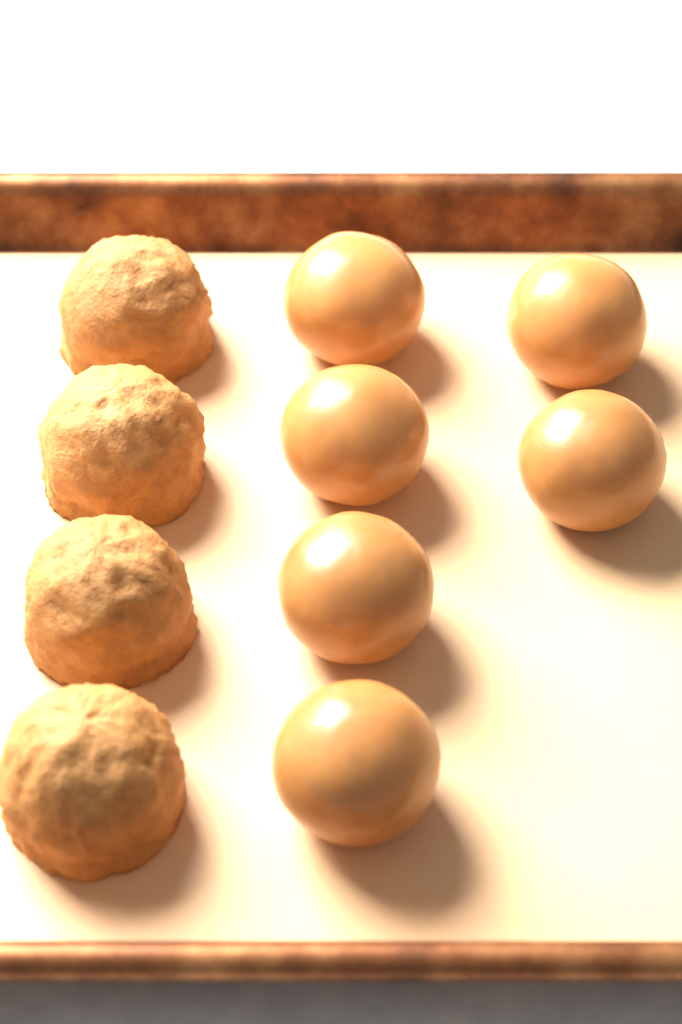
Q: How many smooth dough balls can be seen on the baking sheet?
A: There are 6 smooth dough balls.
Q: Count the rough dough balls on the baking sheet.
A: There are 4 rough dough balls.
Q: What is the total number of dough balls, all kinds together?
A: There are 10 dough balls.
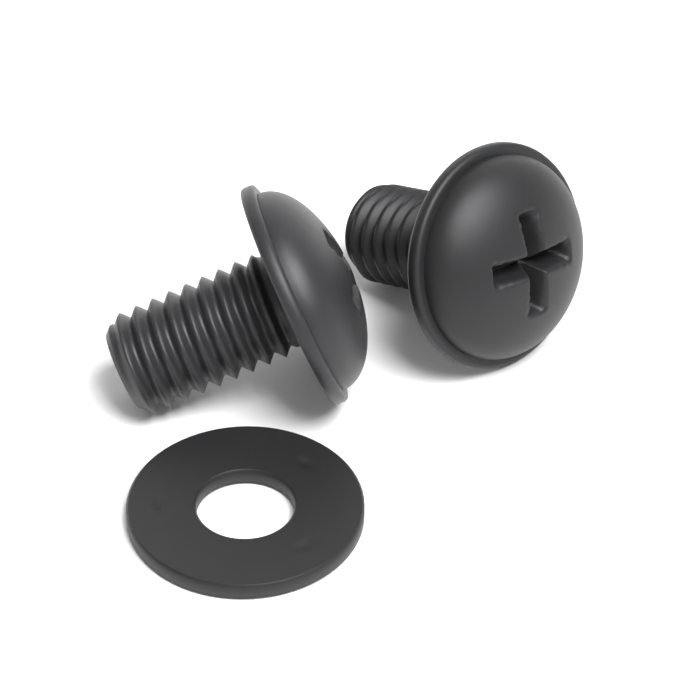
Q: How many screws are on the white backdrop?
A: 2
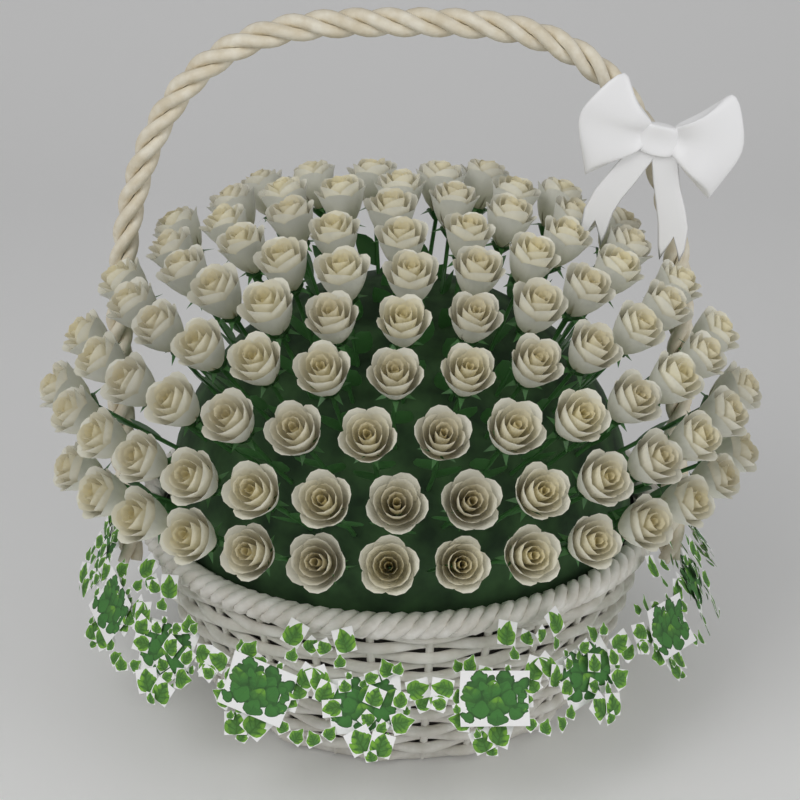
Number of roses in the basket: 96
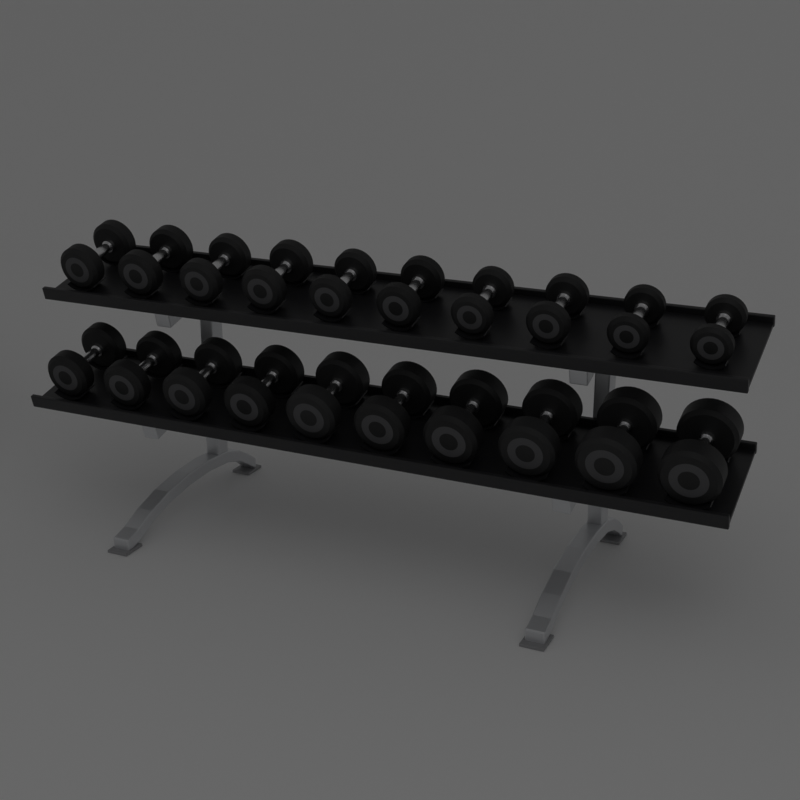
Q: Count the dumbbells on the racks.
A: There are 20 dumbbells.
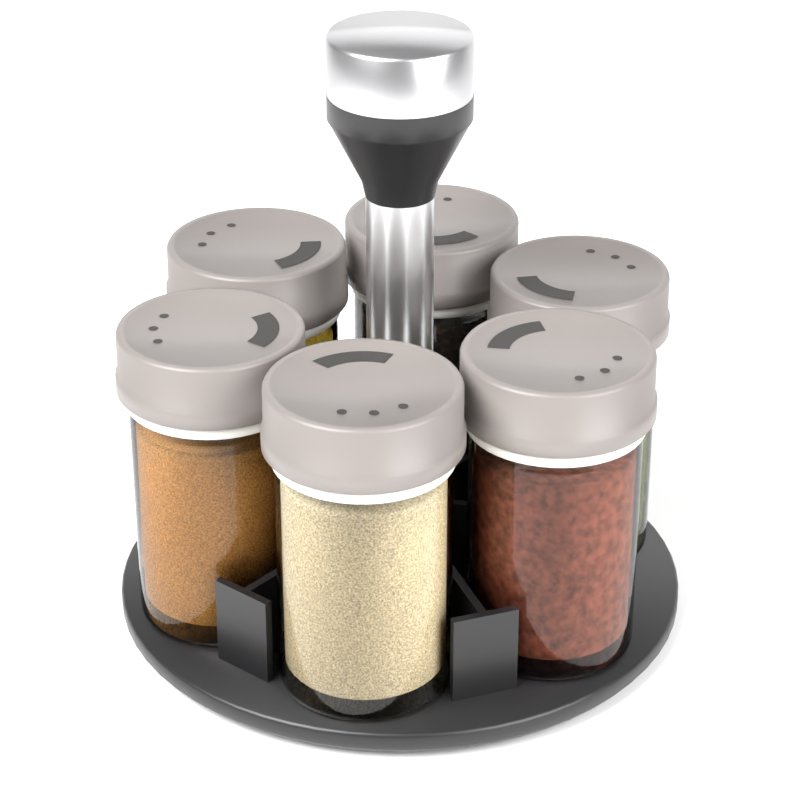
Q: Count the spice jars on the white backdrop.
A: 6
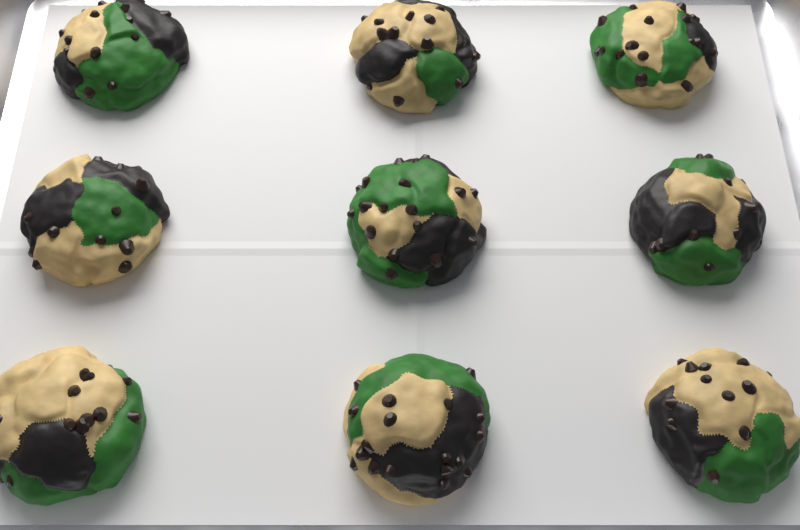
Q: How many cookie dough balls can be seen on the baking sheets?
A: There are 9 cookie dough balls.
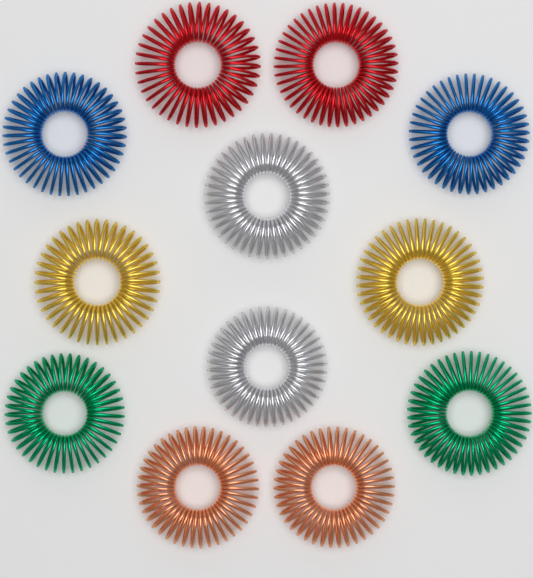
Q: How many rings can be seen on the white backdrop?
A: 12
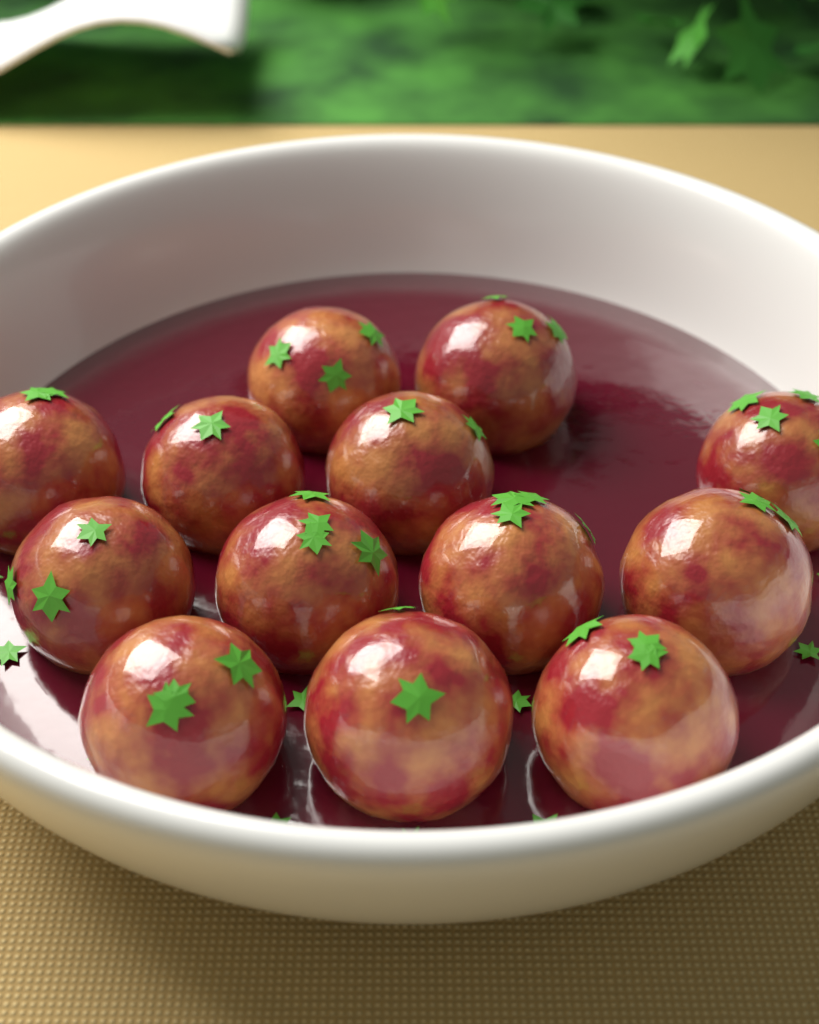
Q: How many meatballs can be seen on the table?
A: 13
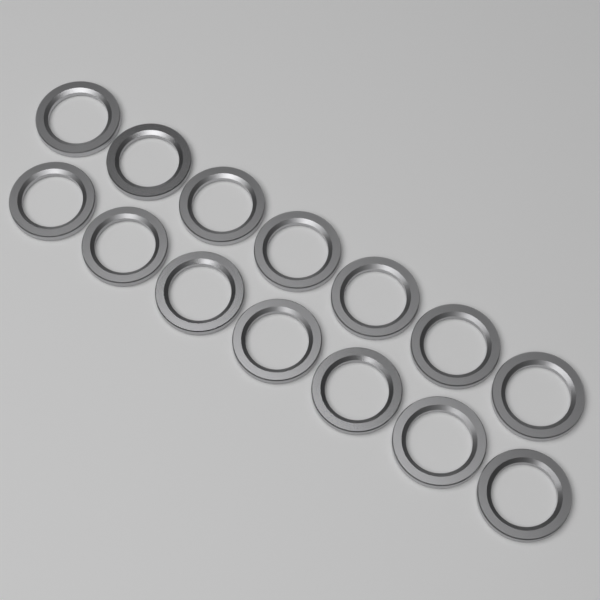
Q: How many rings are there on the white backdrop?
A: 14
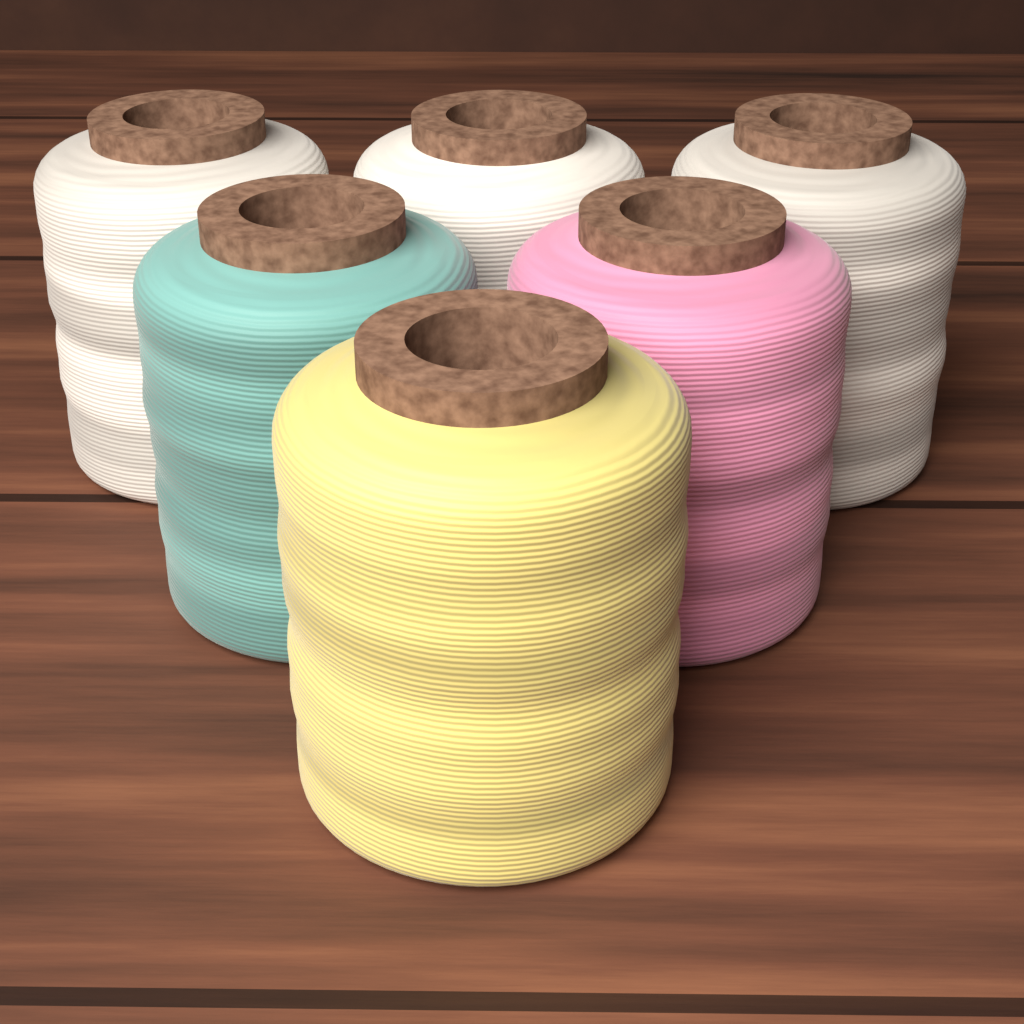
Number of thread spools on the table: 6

**Directions**
Copy out every line of the material above word for word, leaving out the picture markers.

**Exercise answer**
Q: How many smooth dough balls can be seen on the baking sheet?
A: There are 6 smooth dough balls.
Q: Count the rough dough balls on the baking sheet.
A: There are 4 rough dough balls.
Q: What is the total number of dough balls, all kinds together?
A: There are 10 dough balls.
Q: How many screws are on the white backdrop?
A: 2
Number of roses in the basket: 96
Q: Count the dumbbells on the racks.
A: There are 20 dumbbells.
Q: Count the spice jars on the white backdrop.
A: 6
Q: How many cookie dough balls can be seen on the baking sheets?
A: There are 9 cookie dough balls.
Q: How many rings can be seen on the white backdrop?
A: 12
Q: How many meatballs can be seen on the table?
A: 13
Q: How many rings are there on the white backdrop?
A: 14
Number of thread spools on the table: 6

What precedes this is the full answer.